US markets took a downturn once again on Wednesday, with the S&P 500 losing 4.9% as the World Health Organization (WHO) officially declared the coronavirus a pandemic. Investors reacted in panic to the news with the number of new countries affected surging worldwide.
On Thursday, US markets tanked again, initiating a level one circuit breaker for the second time in just 4 days, as the S&P 500 tumbled below the 7%-mark mere minutes after it opened. Investors appeared even more panicked by President Trump’s address on Wednesday night concerning COVID-19 and strategies being put in place to protect the citizens and the economy.

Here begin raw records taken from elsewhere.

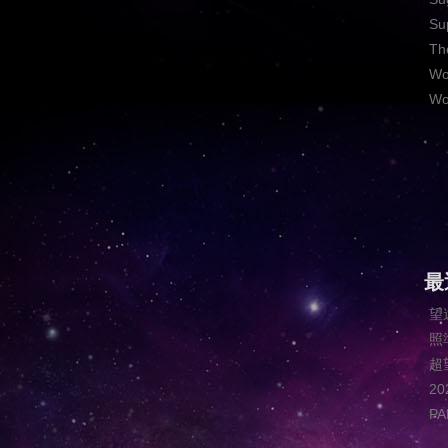
Su
Th
Wo
Wo
最
望
照
超
2
P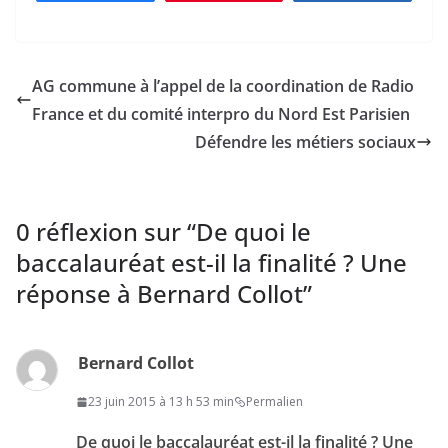
AG commune à l’appel de la coordination de Radio
France et du comité interpro du Nord Est Parisien
Défendre les métiers sociaux
0 réflexion sur “
De quoi le
baccalauréat est-il la finalité ? Une
réponse à Bernard Collot
”
Bernard Collot
23 juin 2015 à 13 h 53 min
Permalien
De quoi le baccalauréat est-il la finalité ? Une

The S&P 500 closed 9.5% down and the Dow Jones Index fell 9.99%, the worst single-day decline since the infamous ‘Black Monday’ crash in 1987.
Investors experienced reprieve on Friday as market participants warmed up to the Federal Reserve’s plan to inject more than US$1.5T into the banking system in the coming days. Additionally, President Trump declared a national emergency in order to combat the coronavirus and its consequent fallout. At the end of the trading day, the Dow Jones Industrial Average rose 9.4% while the S&P 500 advanced 9.28%.
Energy Stocks Tumble
Energy stocks recorded even larger losses this week, as COVID-19 sent shocks throughout the economy after President Trump announced a 30-day travel ban on European countries and tensions among oil producers, Russia and Saudi Arabia escalate. Methanex Corporation (MEOH) continued to record the largest loss week on week (WoW) of 37.6% Meanwhile, BHP Group (BHP), BP Plc (BP), Royal Dutch Shell (RDS-B) and shed 22.6%, 25.6%, 26.1% and 39.4% respectively WoW.